Penfolds Rare Aged Tawny Minimum Average Blended Age Fifty Years NV, $3,550
A treasure has emerged from the depths of Penfold’s cellars, a solera commencing in 1915, the foundation of the very first Grandfather cask, encompassing the 1940 and 1945 Grandfathers as well as components of the very first Great Grandfather release in 1994. In all, a minimum average age of more than half a century, older than any other commercially available in this country, bar Seppeltsfield 100 Year Old Para Vintage Tawny itself.

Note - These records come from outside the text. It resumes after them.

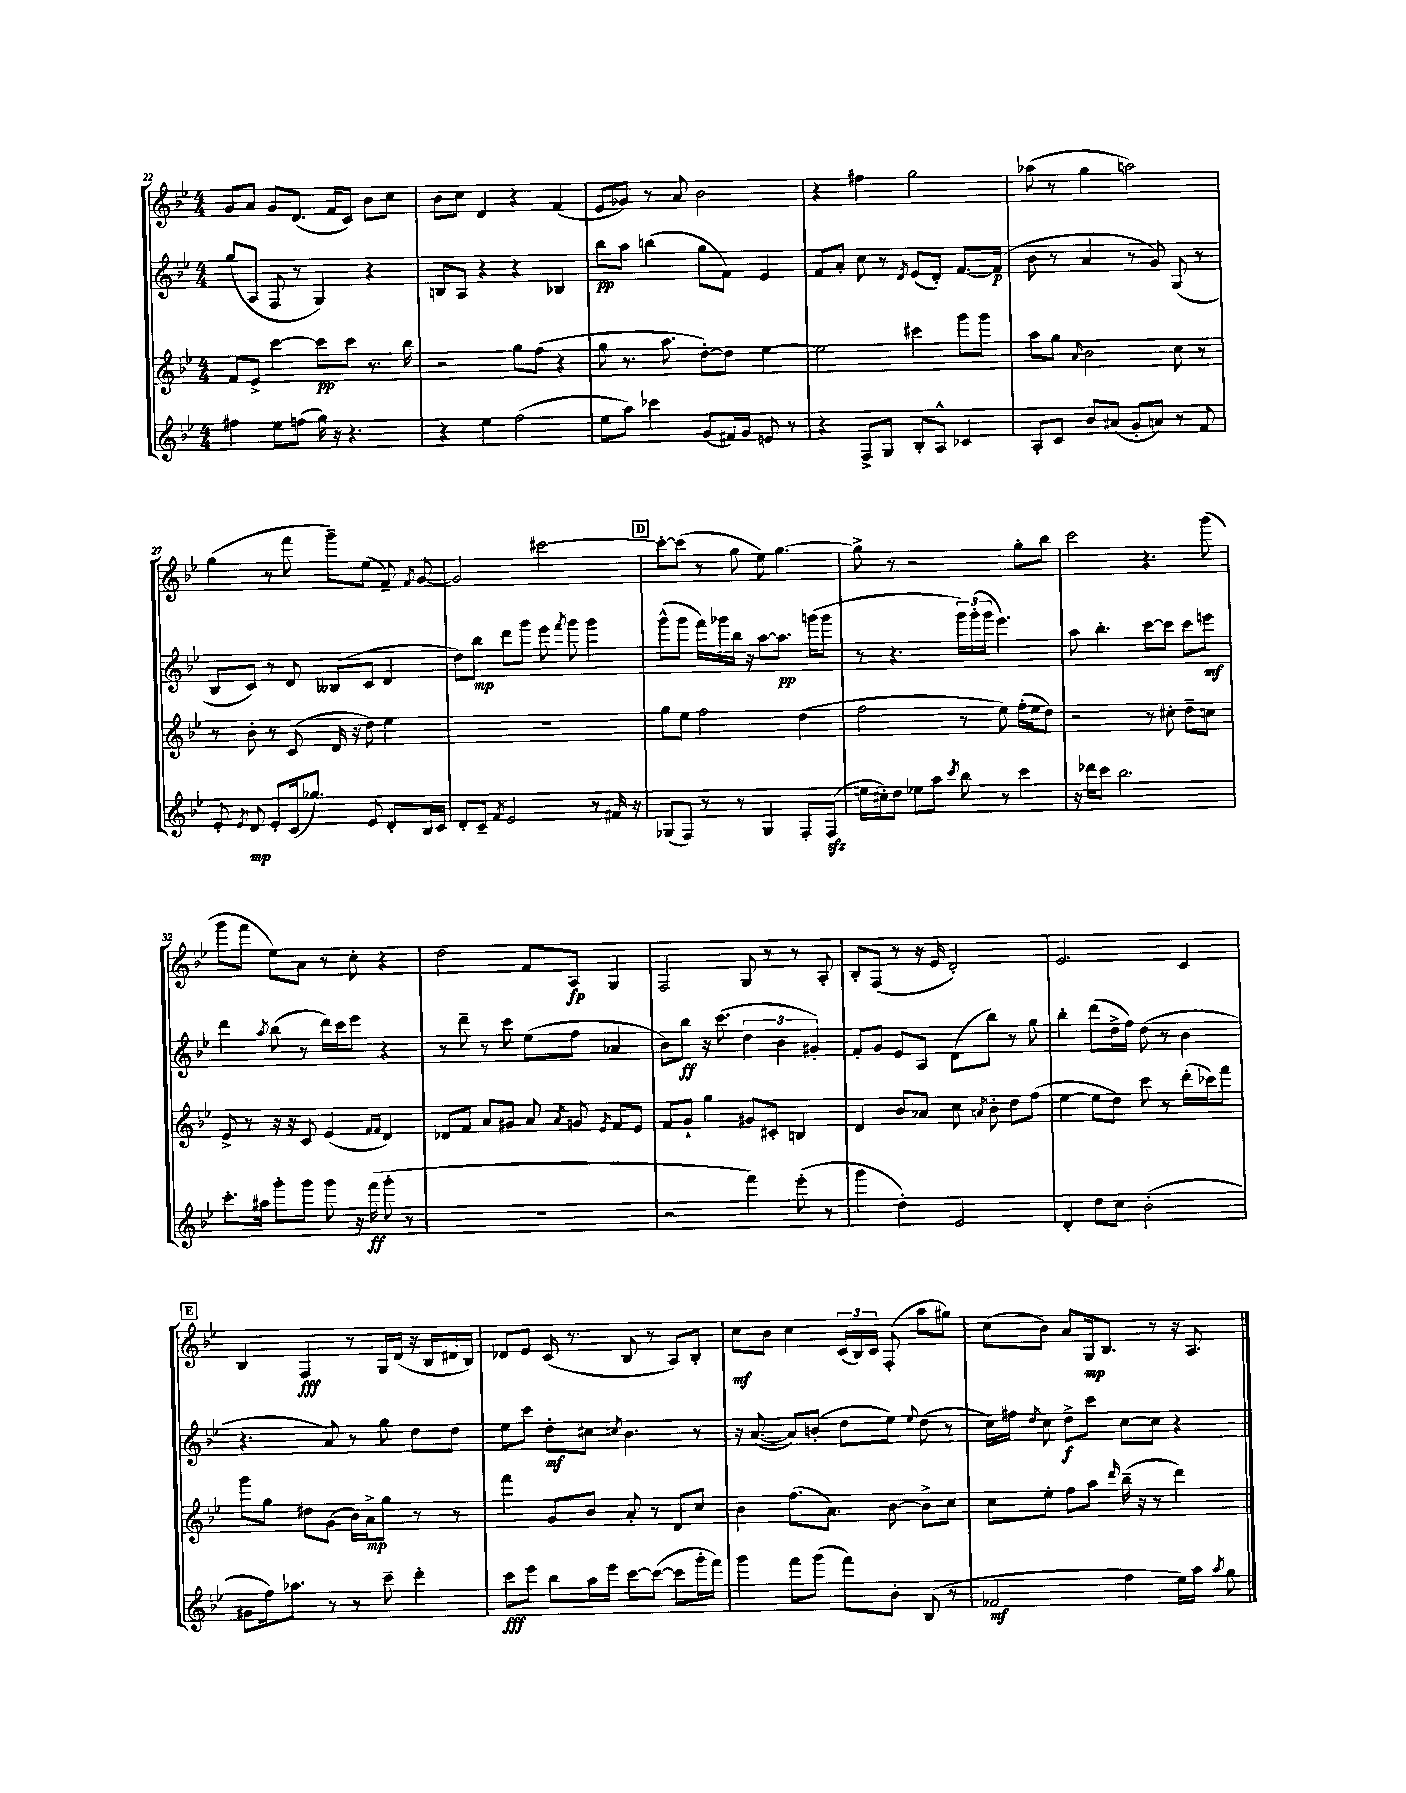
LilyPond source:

<<
\new StaffGroup <<
\new Staff = "s0" {
    \clef treble \key bes \major \numericTimeSignature \time 4/4
    \autoBeamOff g'8[ a'8] g'8[ d'8.]( f'16[ c'8]) bes'8[ c''8] |
    bes'8[ c''8] d'4 r4 f'4( |
    ees'8[ ges'8]) r8 a'8 bes'2 |
    r4 fis''4 g''2 |
    aes''8( r8 g''4 a''2) |
    g''4( r8 f'''8 g'''8[--) ees''8]( f'8--) \acciaccatura { f'8 } g'8~ |
    g'2 cis'''2~ |
    \mark \markup { \box "D" } cis'''8[~-. cis'''8]( r8 g''8 ees''8) g''4.~ |
    g''8-> r8 r2 g''8[-. bes''8] |
    c'''2 r4. g'''8( |
    g'''8[ f'''8] ees''8[) a'8] r8 c''8-. r4 |
    d''2 f'8[ a8]\fp g4 |
    f2 g8 r8 r8 a8-. |
    bes8[-. f8]( r8 r16 ees'16 d'2-.) |
    ees'2. c'4 |
    \mark \markup { \box "E" } bes4 f4\fff r8 g16[ d'16]( r16 bes16[ dis'16 bes16]) |
    des'8[ ees'8] c'16( r8. bes8 r8 a8[) bes8]-. |
    c''8[\mf bes'8] c''4 \tuplet 3/2 { c'16[( bes16) c'16] } f8-.( a''8[ gis''8]) |
    c''8[( bes'8]) a'8[ g16\mp bes8.] r8 r16 a8. \bar "|." |
}
\new Staff = "s1" {
    \clef treble \key bes \major \numericTimeSignature \time 4/4
    \autoBeamOff g''8[( a8] f8 r8 g4) r4 |
    b8[ a8] r4 r4 bes4 |
    bes''8[\pp a''8] b''4( g''8[ f'8]) ees'4 |
    f'8[ a'8]-. c''8 r8 \acciaccatura { d'8 } ees'8[( d'8]-.) f'8.[~ f'16]\p( |
    bes'8 r8 a'4 r8 g'8) g8( r8 |
    bes8[ c'8]) r8 d'8 beses8[( c'8] d'4 |
    d''8[) bes''8]\mp d'''8[ g'''8] ees'''8 \acciaccatura { f'''8 } g'''8 g'''4 |
    \mark \markup { \box "D" } g'''8[-^( g'''8] f'''16[) ges'''16 bes''16] r16 a''8[~ a''8.]\pp g'''16[( g'''8] |
    r8 r4. \tuplet 3/2 { g'''16[) g'''16-.( g'''16] } ees'''4.) |
    a''8 bes''4.-. c'''8[~ c'''8] c'''8[ e'''8]\mf |
    d'''4 \acciaccatura { a''8 } bes''8( r8 d'''16[) c'''16 ees'''8] r4 |
    r8 d'''8-- r8 c'''8 ees''8[( f''8] aes'4 |
    bes'8[) bes''8]\ff r16 c'''8.( \tuplet 3/2 { d''4 bes'4 gis'4-.) } |
    f'8[-. g'8] ees'8[ a8] d'8[( bes''8]) r8 g''8 |
    bes''4-. d'''8[( d''16-> f''16]) d''8( r8 bes'4 |
    \mark \markup { \box "E" } r4. a'8) r8 g''8 d''8[ d''8] |
    ees''8[ c'''8] d''8[-.\mf cis''8] \acciaccatura { c''8 } bes'4. r8 |
    r16 a'8.~( a'8[) b'8]-.( d''8[ ees''8]) \appoggiatura { ees''8 } d''8( r8 |
    c''16[) fis''16] \acciaccatura { d''8 } c''8 d''8[->\f c'''8] c''8[~ c''8] r4 \bar "|." |
}
\new Staff = "s2" {
    \clef treble \key bes \major \numericTimeSignature \time 4/4
    \autoBeamOff f'8[ ees'8]-> c'''4~ c'''8[\pp c'''8] r8. bes''16 |
    r2 g''8[ f''8]( r4 |
    g''8 r8. a''8. d''8[~-.) d''8] ees''4~ |
    ees''2 cis'''4 g'''8[ g'''8] |
    a''8[ g''8] \grace { a'16 } bes'2 c''8 r8 |
    r8 bes'8-. r8 c'8( d'16 r16 d''8) ees''4 |
    R1 |
    \mark \markup { \box "D" } g''8[ ees''8] f''2 d''4( |
    f''2 r8 ees''8) f''16[-.( ees''16 d''8]) |
    r2 r8 cis''8-. d''8[-- c''8] |
    ees'8-> r8 r16 r16 c'8 ees'4( \grace { f'16[ f'16] } d'4) |
    des'8[ f'8] a'8[ gis'8] a'8 \acciaccatura { a'8 } g'8 \acciaccatura { ees'8 } f'8[ ees'8] |
    f'8[ g'8]-! g''4 gis'8[ cis'8]-. b4 |
    d'4 bes'8[ aes'8] c''8 \acciaccatura { a'8 } bes'8-. d''8[ f''8]( |
    ees''4~ ees''8[ d''8]) c'''8 r8 d'''16[-.( ces'''16) f'''8] |
    \mark \markup { \box "E" } g'''8[ g''8] dis''8[ g'8]( bes'16[) a'16->\mp g''8] r8 r8 |
    f'''4 g'8[ bes'8] a'8-. r8 d'8[ c''8] |
    bes'4 f''8.[( a'8.]) bes'8~ bes'8[-> c''8] |
    c''8[ ees''8]-. f''8[ a''8] \grace { d'''16 } bes''16--( r16 r8 d'''4) \bar "|." |
}
\new Staff = "s3" {
    \clef treble \key bes \major \numericTimeSignature \time 4/4
    \autoBeamOff fis''4 ees''8[ f''8]( g''16) r16 r4. |
    r4 ees''4 f''2( |
    ees''8[ a''8]) ces'''4 g'8[( fis'16) g'16] e'8 r8 |
    r4 f8[-> g8] bes8[-. a8]-^ ces'4 |
    a8[-. c'8] bes'8[ ais'8]( g'8[-. a'8]) r8 f'8 |
    ees'8-. \acciaccatura { ees'8 } d'8\mp ees'8[-. c'16( ges''8.]) ees'8 d'8[-. bes16 c'16] |
    d'8[-. c'8]-- \acciaccatura { f'8 } ees'2 r8 fis'16 r16 |
    \mark \markup { \box "D" } ges8[( f8]) r8 r8 ges4 f8[-. f8]\sfz( |
    e''16[ cis''16-.) d''8] ees''8[ a''8] \acciaccatura { c'''8 } bes''8 r8 c'''4 |
    r16 des'''16[ c'''8] bes''2. |
    c'''8.[-. ais''16] g'''8[-. g'''8] g'''8 r16 f'''16\ff( g'''8-. r8 |
    R1 |
    r2 f'''4) ees'''8-.( r8 |
    g'''4 d''4-.) ees'2 |
    d'4-. d''8[ c''8] bes'2-.( |
    \mark \markup { \box "E" } gis'8[ f''16) aes''8.] r8 r8 c'''8-- d'''4-. |
    c'''8[\fff ees'''8] bes''8[ a''16 ees'''16] c'''8[~ c'''8]~( c'''8[ g'''16-. f'''16]) |
    g'''4 f'''8[ g'''8]( f'''8[) bes'8]-. bes8( r8 |
    fes'2\mf f''4 ees''16[) a''16] \acciaccatura { a''8 } g''8 \bar "|." |
}
>>
>>
\layout { \context { \Score currentBarNumber = #22 } }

Yet here distinctive and unique as a blend spanning almost a century, a celebration of hedonistic complexity of grand proportions of rancio character and bitter roast hazelnut yet, crucially, wonderfully poised and masterfully blended with delightfully balanced fresh components. Such is its potency that you can smell it before you even begin to raise the glass. At this age, acidity and complexity become potent, and this is not a wine to drink at pace but to be savoured, which is just as well, at this price. A blend of shiraz, grenache, mataro and cabernet, among other varieties. 330 bottles released annually in individually hand blown bottles adorned with a hand crafted oak muselet and pewter features.